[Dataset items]
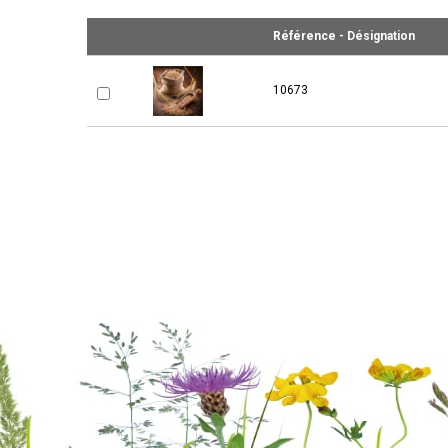
Référence - Désignation
10673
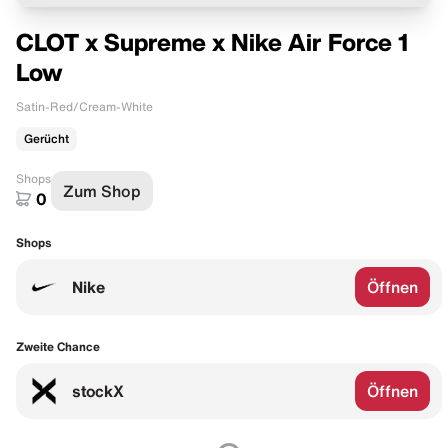
CLOT x Supreme x Nike Air Force 1
Low
Satin-Red/Cream-White
Gerücht
Shops
Zum Shop
0
Shops
Nike
Öffnen
Zweite Chance
stockX
Öffnen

**Task prompt**
Of the lines above, copy each that contains "Nike".

**Response to this task**
CLOT x Supreme x Nike Air Force 1
Nike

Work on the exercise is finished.